* [EXERCISE INSTRUCTIONS]: Which lines in the records below include the word "cloud"? Report each of them in full.

* [INFORMATION SHOWN]:
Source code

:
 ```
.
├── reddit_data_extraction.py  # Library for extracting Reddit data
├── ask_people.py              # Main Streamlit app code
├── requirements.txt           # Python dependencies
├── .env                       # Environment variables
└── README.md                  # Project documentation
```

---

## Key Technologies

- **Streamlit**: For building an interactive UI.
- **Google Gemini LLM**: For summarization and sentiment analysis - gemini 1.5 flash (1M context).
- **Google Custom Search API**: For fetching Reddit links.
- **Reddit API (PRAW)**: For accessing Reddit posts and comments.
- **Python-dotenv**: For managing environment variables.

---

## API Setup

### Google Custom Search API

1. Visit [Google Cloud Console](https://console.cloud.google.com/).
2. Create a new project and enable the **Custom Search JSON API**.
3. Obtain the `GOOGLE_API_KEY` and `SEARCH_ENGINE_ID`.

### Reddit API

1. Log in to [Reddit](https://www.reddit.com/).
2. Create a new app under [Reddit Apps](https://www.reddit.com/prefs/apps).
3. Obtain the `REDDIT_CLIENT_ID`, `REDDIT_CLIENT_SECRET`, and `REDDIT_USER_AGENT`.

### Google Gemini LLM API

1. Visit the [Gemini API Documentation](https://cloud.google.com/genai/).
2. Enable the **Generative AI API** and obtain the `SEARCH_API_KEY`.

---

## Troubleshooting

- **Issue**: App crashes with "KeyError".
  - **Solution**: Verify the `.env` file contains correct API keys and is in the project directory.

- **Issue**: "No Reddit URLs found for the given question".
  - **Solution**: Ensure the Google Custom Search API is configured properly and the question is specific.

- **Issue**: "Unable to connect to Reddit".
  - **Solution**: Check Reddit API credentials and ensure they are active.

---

* [COMPLETED TASK]:
1. Visit [Google Cloud Console](https://console.cloud.google.com/).
1. Visit the [Gemini API Documentation](https://cloud.google.com/genai/).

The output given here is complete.